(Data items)
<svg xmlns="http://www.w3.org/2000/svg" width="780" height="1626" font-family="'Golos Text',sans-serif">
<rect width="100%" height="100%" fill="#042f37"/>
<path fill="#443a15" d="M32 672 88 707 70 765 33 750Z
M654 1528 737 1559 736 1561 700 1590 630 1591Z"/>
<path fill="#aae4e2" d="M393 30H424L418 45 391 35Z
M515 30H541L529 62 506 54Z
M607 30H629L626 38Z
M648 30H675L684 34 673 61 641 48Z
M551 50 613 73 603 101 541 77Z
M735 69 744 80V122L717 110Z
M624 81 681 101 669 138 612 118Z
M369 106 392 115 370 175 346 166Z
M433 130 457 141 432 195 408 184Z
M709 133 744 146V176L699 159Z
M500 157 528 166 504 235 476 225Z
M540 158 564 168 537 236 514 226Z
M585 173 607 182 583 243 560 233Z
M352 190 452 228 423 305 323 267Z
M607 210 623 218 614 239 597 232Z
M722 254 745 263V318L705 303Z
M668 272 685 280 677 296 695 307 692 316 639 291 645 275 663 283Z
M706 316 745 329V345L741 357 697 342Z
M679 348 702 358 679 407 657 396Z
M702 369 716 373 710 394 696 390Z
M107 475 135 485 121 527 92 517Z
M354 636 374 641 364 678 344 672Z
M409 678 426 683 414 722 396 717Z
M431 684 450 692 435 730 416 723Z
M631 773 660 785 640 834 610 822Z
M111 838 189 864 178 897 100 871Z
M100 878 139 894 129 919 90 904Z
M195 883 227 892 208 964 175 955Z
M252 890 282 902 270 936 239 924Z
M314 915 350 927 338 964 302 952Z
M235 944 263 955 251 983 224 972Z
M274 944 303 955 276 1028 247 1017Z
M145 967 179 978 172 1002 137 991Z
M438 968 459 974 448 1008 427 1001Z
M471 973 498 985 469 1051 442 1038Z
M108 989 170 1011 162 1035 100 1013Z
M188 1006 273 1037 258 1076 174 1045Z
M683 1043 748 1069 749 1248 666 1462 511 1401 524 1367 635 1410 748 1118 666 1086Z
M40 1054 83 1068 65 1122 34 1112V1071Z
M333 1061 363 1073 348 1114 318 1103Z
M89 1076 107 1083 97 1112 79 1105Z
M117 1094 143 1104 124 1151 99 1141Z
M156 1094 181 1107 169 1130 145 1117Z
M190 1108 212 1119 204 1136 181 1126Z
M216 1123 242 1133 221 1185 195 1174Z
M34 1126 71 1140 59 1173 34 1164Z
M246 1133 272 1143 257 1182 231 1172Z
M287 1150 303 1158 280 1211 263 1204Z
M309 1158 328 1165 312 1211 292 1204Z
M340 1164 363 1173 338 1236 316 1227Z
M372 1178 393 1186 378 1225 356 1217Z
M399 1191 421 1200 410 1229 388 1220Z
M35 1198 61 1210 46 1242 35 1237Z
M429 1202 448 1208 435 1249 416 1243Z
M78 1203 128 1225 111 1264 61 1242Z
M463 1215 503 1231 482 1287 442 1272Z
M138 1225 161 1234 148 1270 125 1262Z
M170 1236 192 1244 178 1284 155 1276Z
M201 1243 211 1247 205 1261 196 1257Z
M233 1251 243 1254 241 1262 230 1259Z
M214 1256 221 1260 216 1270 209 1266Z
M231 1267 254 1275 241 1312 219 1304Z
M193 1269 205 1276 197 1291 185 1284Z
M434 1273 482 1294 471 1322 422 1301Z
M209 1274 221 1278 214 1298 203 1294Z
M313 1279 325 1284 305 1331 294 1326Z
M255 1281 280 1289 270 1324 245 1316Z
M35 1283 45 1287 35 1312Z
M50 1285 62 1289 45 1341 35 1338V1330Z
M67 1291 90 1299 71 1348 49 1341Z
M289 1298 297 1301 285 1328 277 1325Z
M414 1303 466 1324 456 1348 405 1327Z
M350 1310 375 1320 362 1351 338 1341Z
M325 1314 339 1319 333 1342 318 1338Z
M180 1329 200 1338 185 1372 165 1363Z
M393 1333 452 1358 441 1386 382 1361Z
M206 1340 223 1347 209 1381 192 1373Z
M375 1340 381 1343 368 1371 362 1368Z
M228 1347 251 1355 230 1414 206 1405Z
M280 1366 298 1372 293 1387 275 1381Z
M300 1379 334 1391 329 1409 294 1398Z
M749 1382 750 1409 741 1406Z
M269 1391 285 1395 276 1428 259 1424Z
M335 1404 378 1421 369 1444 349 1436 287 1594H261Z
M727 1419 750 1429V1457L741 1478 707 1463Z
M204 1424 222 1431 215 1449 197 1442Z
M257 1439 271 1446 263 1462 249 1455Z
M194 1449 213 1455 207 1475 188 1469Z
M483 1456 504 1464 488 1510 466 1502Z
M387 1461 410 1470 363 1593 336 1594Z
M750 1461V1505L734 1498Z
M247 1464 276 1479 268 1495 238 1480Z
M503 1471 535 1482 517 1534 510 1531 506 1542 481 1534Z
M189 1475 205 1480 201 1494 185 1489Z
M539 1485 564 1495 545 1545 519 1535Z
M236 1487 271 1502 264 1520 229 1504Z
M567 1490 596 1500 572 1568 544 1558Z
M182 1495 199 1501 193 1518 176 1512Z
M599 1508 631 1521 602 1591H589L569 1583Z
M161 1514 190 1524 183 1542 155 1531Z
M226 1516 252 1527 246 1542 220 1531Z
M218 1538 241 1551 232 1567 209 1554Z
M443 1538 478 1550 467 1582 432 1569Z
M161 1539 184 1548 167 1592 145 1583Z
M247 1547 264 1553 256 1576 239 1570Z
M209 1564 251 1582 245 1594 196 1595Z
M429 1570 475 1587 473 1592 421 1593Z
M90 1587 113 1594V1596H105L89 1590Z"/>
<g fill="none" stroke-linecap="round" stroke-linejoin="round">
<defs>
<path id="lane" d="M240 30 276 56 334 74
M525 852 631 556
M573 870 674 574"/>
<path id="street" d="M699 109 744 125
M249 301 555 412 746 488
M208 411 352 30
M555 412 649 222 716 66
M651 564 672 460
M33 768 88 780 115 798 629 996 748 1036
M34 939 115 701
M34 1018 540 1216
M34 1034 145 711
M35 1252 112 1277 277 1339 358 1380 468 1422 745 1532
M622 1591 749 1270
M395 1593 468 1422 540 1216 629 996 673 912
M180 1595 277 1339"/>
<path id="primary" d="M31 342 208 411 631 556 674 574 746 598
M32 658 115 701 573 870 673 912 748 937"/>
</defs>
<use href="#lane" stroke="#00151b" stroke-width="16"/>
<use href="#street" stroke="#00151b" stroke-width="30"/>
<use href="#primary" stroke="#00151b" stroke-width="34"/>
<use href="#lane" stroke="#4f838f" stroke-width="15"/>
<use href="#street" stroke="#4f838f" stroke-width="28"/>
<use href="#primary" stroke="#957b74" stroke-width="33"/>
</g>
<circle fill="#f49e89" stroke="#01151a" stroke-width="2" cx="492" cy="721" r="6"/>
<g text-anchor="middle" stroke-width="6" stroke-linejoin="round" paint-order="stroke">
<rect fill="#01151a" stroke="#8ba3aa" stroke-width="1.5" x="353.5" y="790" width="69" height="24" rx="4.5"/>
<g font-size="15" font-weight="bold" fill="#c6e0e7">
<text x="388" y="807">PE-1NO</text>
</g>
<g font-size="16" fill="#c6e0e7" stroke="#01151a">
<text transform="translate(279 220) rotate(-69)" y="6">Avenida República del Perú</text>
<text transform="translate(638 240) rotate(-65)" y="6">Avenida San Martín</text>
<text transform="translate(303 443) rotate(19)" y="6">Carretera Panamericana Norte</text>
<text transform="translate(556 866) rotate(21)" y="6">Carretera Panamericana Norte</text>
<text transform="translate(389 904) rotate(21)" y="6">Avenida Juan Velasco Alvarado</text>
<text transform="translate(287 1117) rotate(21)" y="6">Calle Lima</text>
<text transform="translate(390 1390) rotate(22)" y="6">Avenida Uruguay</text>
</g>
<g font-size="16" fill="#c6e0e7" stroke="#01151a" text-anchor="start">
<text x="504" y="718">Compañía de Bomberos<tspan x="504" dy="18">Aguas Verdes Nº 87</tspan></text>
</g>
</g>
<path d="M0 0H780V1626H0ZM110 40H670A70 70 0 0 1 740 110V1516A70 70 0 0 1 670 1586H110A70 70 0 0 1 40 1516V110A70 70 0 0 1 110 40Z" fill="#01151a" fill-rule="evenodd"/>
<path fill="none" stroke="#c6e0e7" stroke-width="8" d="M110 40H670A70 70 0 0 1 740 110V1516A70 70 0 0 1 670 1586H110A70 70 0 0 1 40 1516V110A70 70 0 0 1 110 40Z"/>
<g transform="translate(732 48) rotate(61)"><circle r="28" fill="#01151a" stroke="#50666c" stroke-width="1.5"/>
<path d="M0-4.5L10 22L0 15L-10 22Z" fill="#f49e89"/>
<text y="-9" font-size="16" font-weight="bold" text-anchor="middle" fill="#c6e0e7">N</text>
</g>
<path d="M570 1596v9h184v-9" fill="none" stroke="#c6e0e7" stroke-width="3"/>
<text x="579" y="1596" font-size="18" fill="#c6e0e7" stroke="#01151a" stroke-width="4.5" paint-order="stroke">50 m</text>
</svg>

Your assignment —
What is the number of lines in the entries above that hold the string "round"? Please state that number alone.

Exercise answer —
2